“Quarto potere”. Che il potere del cinema sia con te

Con un tempismo fuori tempo che non mi è nuovo, acquisto Quarto potere su Chili, sull’onda di quel sentimento che spesso mi prende: vorrei finalmente vedere un gran bel film, giusto poco prima di questi giorni in cui esce al cinema la versione restaurata. Ma non mi pento, è un film da vedere e rivedere.

Il “grande” film è quello che ti prende tanto da restarti addosso anche il giorno dopo, o dentro, che dir si voglia, forse fin giù nell’inconscio. Per avere questo effetto la regia è fondamentale, visto che le immagini passano prima dall’occhio. E in questo senso Quarto potere inizia subito rubandoti gli occhi, quasi incarnasse quella leggenda che narra di come gli specchi ti rubino l’anima. Bianco, nero, riflessi, volti in ombra, inquadrature dal basso, soffitti claustrofobici, all’inizio un frammento di omaggio all’espressionismo tedesco. Due ore in cui regia e fotografia arrivano al virtuosismo, ma non quello pedante, quello in cui il regista deve far sentire la sua presenza per dire “quanto sono bravo”.

Le inquadrature dal basso ricordano molto Hitchcock, o magari è stato viceversa, bisognerebbe riprendere i film girati da Hitchcock prima del 1941, data di uscita di Citizen Kane, considerando che il suo periodo “americano” incomincia nel 1940.

La storia inizia dalla fine e viene raccontata tra un alternarsi di presente e passato: chi ha conosciuto Charles Foster Kane narra ora del passato che ha condiviso con lui, ricomponendo così una sorta di puzzle (c’è chi nel film è intenta a farne uno, che è stato tradotto come rompicapo), avanti e indietro nel tempo i cui pezzi sono sì la realtà dei fatti, ma forse soprattutto il racconto di come ciascuno ha “vissuto” una personalità così forte.

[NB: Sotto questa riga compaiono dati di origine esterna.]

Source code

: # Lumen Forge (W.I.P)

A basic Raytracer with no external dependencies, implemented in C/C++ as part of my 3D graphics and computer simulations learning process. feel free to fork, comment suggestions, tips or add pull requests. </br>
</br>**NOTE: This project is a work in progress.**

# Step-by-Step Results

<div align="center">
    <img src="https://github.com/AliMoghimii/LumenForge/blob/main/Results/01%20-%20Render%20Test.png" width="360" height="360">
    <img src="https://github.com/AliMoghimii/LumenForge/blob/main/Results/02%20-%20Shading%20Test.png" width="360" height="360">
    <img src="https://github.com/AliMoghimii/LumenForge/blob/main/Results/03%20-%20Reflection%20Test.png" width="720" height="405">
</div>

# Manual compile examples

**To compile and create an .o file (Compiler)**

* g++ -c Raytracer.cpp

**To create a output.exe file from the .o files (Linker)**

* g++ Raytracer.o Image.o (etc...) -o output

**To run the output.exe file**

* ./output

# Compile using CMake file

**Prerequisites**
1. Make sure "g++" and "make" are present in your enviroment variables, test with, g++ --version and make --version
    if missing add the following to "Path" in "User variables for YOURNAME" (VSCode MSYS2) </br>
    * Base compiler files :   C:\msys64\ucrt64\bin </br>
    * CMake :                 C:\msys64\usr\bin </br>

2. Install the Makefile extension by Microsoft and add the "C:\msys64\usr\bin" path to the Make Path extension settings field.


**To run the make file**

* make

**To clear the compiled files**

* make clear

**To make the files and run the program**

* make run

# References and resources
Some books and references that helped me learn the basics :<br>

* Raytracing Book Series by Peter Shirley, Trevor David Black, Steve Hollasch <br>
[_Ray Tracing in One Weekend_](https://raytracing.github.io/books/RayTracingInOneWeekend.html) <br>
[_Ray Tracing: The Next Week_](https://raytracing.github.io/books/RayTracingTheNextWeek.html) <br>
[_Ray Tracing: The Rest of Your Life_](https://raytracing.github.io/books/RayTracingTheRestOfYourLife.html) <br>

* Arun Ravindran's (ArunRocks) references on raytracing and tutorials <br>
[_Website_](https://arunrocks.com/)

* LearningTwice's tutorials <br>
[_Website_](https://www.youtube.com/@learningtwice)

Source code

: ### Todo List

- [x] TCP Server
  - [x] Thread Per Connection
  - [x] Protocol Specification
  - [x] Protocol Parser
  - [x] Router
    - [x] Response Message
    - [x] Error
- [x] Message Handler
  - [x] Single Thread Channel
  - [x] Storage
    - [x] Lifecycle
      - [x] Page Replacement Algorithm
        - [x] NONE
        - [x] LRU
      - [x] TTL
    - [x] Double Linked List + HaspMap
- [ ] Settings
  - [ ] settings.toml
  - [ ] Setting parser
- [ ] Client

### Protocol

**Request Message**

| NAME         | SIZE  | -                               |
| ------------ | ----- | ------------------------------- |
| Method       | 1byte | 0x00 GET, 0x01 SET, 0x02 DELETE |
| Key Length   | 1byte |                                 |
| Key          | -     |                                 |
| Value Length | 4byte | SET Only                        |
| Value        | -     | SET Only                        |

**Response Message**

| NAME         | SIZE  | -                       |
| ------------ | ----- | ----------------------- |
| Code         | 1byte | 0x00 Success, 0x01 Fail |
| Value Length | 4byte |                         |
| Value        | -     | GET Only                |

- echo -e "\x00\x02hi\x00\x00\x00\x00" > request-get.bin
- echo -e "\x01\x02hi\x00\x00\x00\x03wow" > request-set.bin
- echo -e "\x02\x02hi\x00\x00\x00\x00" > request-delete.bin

Profondo il concetto che emerge in un dialogo tra Citizen Kane e un amico: i lavoratori non vogliono che sia tu a concedergli i diritti, li vogliono perché è sacrosanto averli. Come a dire: i diritti spettano di diritto, non può essere il potente di turno che magnanimamente li cala dall’alto perché altrimenti troverà sempre il modo di rinfacciarti quanto ha fatto per te.

(Io) confesso di aver per un attimo temuto che l’avessero rovinato con un doppiaggio recente, finché la voce di Emilio Cigoli e, più tardi, di Gualtiero De Angelis non sono arrivate a farmi tirare un sospiro di sollievo. Eppure qualcosa si sentiva… effettivamente è stato ridoppiato negli anni ’60, l’uscita in Italia è stata intorno al 1948. Di certo deve essere arrivato con dei notevoli tagli considerando le numerose parti rimaste in inglese.

Piccola curiosità: c’è un’irriconoscibile Agnes Moorehead, la mamma della strega in Vita da strega.

E in chiusura, con la stessa potenza del rullo dei tamburi prima dell’esibizione clou: Orson Welles in questo film è regista, interprete, co-produttore, co-sceneggiatore con Herman J. Mankiewicz. I suoi anni all’epoca? Ventisei, signore e signori, 26.